How Famous Brands’ UK burger business went from bad to worse
The value of Gourmet Burger Kitchen has been reduced by R874m, following a R373m write-down five months ago
Famous Brands, owner of Steers and Wimpy, has now reduced the value of its premium burger chain in the UK by more than half since it bought the business two years ago.
The offshore acquisition has blighted the company’s otherwise solid track record, analysts say, comparing it to Woolworths’ overzealous move to buy Australian department store chain David Jones in 2014.
Famous Brands, which bought Gourmet Burger Kitchen (GBK) for £120m (R2.3bn) in 2016, said on Monday it had written down the value of that business by R874m. This follows a R373m impairment, with provisions for store closures, just five months ago.
GBK has been struggling due to lower consumer confidence amid Brexit talks, the rise of online food delivery and intense competition in the premium burger segment.
The group’s shares fell 8.6% to R93.20 following Monday’s announcement. They have fallen 46% since reaching an all-time high of R172.80 a month after the GBK deal was unveiled in September 2016.
In addition to the impairment, GBK’s operating loss in the 22 weeks to July 29 trebled to £2.6m (R49m), Famous Brands said. But excluding the write-down, group-wide basic headline earnings per share in the six months ended August would rise 3%-14%.
“As expected, GBK ruined the dinner party,” Vestact portfolio manager Byron Lotter said in a note to clients. He said the rest of the group “is still in good nick”.
Gryphon Asset Management portfolio manager Casparus Treurnicht said he “wouldn’t be surprised if they completely exit the GBK operation to rebuild what was a previous success”.
“It is going to take years for Famous Brands to recover from this mishap,” Treurnicht said.
Selling the business could prove to be tricky. Electus Fund Managers equity analyst Damon Buss said the group faced three bullet payments on the debt used to buy GBK — a R720m payment in 2019, R720m in 2020 and R960m in 2021.
“This debt sits on the SA balance sheet and hence will need to be serviced by the cash flows generated by SA, which will constrain Famous Brands’s ability to restart paying dividends…. This debt also makes it very difficult for Famous Brands to sell GBK,” Buss said.
Meanwhile, the UK’s Sunday Times reported at the weekend that GBK was launching an insolvency process to close outlets and cut rents.

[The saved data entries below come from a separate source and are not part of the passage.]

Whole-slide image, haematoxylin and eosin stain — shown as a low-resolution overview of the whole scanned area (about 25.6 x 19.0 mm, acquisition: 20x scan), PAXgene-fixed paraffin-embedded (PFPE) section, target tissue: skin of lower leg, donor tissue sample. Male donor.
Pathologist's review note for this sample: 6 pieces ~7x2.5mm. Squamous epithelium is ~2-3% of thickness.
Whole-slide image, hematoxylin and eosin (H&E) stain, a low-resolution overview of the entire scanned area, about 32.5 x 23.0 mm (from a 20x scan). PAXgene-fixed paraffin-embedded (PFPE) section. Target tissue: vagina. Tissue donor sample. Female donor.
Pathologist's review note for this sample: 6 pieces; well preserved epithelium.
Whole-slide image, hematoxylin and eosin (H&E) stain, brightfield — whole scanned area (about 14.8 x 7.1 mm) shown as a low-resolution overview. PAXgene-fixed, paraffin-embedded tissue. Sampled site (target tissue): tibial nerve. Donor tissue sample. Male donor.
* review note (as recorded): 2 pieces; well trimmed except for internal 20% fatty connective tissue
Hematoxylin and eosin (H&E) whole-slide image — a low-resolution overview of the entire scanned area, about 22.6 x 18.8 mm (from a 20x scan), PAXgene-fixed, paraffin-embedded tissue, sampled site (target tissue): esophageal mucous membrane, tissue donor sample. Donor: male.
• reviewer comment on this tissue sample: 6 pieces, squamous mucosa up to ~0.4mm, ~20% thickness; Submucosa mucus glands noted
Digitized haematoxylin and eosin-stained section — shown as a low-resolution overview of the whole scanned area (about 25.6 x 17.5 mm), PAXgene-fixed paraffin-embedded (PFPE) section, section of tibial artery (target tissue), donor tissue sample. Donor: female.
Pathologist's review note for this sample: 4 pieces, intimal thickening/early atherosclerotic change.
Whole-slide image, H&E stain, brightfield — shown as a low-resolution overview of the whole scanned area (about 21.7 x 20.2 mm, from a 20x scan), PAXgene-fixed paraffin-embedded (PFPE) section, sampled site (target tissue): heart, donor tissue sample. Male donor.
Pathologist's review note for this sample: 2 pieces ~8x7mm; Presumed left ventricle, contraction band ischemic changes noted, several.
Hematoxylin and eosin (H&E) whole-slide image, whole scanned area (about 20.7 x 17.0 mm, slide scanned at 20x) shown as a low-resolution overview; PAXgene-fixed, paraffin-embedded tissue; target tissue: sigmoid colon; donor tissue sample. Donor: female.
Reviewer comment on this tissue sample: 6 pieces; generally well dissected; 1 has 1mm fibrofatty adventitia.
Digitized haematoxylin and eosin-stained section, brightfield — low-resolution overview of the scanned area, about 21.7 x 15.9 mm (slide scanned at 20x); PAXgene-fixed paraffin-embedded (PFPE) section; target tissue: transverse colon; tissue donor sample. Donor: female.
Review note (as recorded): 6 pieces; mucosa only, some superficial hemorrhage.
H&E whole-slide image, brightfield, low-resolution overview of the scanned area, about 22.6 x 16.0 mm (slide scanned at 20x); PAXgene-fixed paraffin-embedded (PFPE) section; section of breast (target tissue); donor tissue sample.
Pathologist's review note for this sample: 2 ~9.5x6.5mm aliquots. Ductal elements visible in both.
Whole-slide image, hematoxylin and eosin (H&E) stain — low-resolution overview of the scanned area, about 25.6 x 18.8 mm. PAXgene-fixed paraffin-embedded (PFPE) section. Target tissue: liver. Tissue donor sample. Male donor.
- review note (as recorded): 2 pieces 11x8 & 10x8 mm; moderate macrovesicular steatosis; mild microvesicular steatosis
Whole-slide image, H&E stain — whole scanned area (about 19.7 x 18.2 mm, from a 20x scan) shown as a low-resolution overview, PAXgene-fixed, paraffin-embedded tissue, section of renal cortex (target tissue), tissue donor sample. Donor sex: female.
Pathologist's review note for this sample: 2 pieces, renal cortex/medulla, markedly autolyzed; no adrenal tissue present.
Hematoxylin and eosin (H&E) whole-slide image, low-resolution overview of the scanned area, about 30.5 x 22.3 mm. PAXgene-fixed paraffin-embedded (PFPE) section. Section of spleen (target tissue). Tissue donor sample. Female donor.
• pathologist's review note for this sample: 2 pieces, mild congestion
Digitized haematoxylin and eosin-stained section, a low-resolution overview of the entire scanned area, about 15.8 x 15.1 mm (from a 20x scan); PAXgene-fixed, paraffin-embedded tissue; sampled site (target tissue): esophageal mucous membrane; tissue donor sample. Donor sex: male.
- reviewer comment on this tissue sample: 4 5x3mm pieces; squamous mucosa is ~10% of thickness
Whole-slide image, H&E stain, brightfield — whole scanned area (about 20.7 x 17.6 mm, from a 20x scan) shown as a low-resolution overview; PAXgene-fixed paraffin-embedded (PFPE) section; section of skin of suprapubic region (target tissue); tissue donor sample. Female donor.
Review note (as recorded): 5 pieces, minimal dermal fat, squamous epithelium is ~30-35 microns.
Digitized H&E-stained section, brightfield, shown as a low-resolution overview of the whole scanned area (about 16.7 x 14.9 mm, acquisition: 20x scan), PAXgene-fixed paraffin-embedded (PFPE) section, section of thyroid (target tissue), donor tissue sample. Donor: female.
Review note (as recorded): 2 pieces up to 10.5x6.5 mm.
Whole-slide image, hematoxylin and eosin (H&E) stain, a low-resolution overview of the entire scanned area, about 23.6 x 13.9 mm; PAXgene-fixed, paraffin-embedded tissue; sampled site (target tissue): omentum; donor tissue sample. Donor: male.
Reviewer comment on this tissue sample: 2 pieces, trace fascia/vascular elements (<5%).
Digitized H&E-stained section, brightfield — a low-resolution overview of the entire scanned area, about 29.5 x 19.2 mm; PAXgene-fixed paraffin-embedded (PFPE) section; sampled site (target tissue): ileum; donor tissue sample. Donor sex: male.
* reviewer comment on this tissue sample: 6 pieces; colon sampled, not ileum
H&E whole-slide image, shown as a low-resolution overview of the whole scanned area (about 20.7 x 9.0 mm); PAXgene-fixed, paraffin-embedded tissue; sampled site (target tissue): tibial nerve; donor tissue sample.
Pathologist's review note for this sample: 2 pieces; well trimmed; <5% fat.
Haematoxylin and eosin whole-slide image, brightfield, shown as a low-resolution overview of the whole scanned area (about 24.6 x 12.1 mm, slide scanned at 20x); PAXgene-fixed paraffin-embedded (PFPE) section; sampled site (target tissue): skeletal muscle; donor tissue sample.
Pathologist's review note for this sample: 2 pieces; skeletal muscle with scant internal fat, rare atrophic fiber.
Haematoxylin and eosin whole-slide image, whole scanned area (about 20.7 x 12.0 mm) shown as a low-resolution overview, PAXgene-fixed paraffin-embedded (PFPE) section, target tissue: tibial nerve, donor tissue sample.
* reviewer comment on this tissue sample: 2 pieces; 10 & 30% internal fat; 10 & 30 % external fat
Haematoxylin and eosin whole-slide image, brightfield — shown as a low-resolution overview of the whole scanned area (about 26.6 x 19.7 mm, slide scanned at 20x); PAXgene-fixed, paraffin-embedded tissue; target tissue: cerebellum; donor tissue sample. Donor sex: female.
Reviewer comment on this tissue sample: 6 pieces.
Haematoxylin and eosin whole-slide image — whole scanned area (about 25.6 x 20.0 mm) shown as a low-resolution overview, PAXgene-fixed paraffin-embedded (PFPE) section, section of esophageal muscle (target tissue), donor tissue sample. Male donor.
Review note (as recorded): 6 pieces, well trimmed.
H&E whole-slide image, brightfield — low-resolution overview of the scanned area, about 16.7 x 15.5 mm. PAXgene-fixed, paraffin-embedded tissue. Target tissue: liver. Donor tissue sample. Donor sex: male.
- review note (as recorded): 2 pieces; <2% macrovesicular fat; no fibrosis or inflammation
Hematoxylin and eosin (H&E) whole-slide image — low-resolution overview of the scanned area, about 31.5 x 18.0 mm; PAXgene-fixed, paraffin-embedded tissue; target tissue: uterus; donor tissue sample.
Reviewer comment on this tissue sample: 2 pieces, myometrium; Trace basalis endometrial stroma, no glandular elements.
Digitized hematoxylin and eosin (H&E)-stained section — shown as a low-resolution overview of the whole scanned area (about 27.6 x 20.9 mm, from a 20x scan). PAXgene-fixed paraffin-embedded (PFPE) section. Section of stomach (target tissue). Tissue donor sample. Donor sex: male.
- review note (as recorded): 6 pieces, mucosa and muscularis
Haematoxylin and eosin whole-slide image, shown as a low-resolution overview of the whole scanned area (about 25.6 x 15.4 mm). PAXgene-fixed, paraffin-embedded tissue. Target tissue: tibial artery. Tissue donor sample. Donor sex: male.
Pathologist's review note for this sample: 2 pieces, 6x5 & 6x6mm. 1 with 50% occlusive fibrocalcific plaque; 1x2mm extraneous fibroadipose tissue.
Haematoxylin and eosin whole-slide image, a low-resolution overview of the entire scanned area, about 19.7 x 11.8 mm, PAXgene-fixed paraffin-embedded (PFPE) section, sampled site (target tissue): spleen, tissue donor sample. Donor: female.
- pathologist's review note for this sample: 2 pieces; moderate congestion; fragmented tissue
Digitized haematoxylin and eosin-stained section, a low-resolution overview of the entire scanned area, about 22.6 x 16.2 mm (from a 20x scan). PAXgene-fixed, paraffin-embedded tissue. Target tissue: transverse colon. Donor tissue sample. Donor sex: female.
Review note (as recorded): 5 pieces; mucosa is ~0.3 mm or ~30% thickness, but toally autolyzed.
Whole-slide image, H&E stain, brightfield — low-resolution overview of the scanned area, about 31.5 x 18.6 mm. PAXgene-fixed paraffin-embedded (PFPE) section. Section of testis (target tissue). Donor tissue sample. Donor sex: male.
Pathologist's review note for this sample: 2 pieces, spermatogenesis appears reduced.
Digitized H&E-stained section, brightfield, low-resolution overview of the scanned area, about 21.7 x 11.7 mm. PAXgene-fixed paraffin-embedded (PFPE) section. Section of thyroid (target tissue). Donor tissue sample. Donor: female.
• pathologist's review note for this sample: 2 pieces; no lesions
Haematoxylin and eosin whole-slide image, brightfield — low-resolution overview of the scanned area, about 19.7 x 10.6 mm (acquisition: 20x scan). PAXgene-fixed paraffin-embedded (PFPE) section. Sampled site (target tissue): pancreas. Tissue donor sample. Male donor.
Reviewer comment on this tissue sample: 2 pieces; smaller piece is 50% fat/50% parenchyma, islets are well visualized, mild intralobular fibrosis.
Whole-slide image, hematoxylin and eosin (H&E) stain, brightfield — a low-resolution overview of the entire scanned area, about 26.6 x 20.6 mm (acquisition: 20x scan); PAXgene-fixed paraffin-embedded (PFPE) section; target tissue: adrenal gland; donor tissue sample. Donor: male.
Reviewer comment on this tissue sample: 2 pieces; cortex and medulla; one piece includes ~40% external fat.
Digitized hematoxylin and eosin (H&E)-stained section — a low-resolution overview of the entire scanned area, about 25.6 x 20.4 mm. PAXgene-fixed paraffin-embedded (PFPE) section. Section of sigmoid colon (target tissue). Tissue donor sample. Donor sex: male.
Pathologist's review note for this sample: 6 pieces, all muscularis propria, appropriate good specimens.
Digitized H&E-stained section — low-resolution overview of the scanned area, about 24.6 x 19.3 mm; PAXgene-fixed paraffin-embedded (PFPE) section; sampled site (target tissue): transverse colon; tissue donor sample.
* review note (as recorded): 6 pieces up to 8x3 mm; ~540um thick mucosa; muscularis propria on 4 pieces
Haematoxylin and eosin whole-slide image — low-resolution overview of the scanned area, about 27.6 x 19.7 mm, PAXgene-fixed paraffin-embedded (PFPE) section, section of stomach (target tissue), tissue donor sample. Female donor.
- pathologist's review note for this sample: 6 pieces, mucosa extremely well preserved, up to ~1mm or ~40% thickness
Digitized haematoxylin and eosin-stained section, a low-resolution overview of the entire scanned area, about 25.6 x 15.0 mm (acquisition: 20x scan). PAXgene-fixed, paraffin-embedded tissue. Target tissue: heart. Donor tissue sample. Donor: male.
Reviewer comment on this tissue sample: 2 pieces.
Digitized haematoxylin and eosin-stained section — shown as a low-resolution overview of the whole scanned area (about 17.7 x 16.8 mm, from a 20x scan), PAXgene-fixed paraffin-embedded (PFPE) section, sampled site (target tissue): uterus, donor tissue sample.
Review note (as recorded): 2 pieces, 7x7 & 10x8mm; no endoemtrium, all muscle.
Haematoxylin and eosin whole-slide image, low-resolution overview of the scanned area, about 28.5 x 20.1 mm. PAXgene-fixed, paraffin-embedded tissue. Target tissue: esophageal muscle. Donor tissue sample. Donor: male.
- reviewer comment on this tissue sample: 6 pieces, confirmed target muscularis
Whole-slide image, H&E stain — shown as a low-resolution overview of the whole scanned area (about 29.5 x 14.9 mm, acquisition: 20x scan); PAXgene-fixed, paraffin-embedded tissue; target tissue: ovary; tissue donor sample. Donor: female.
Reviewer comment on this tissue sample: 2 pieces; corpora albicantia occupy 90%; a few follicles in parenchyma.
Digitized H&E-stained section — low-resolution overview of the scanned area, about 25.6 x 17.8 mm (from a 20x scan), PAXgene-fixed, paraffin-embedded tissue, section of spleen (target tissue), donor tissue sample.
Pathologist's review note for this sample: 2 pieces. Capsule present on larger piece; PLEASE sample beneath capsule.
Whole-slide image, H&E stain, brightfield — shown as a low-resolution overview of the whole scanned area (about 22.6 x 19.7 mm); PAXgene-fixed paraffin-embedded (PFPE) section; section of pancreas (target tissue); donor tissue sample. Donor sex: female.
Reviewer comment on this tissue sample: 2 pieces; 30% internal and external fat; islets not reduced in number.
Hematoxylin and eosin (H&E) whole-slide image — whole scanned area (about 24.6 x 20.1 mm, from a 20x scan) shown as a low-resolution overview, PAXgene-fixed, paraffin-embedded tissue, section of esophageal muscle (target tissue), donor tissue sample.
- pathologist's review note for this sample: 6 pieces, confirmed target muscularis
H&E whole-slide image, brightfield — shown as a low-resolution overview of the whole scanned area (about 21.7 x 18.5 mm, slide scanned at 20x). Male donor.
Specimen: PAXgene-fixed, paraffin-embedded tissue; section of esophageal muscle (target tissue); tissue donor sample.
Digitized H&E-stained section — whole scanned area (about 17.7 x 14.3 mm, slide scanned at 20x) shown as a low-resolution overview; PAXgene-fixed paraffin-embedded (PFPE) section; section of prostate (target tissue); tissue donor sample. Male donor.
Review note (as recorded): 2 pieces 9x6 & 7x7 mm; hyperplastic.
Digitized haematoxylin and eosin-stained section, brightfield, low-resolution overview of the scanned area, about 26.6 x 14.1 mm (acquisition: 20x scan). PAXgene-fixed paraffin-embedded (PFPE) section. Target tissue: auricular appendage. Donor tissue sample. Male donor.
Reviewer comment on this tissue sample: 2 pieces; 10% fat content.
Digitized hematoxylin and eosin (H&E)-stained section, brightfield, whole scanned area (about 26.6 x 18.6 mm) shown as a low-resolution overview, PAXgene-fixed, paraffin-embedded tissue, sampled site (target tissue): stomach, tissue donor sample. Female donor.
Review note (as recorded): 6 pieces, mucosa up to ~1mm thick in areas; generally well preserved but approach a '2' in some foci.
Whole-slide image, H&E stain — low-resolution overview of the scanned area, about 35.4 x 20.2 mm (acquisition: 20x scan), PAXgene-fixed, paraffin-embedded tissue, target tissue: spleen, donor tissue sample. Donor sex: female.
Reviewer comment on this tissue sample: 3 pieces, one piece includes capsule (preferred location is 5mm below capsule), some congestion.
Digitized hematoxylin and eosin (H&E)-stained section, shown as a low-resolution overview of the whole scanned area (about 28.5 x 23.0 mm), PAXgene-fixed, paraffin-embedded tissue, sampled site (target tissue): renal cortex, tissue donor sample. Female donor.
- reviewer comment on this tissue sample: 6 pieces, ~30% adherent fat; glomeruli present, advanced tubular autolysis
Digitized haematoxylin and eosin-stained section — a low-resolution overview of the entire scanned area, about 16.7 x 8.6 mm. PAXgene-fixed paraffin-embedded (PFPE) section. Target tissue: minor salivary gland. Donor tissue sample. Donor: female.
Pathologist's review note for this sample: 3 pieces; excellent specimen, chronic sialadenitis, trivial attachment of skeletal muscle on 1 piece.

The company had appointed restructuring advisers from Deloitte to renegotiate rents, according to the newspaper. It would soon launch a formal “company voluntary arrangement” process, whereby landlords are required to agree to a rental reduction or face having the keys handed back on loss-making sites.
According to Buss, the first sign the GBK acquisition was ill-conceived was the revelation that the Enthoven family were the sellers. “Why would the owners of Nando’s sell a business if it had such great potential?”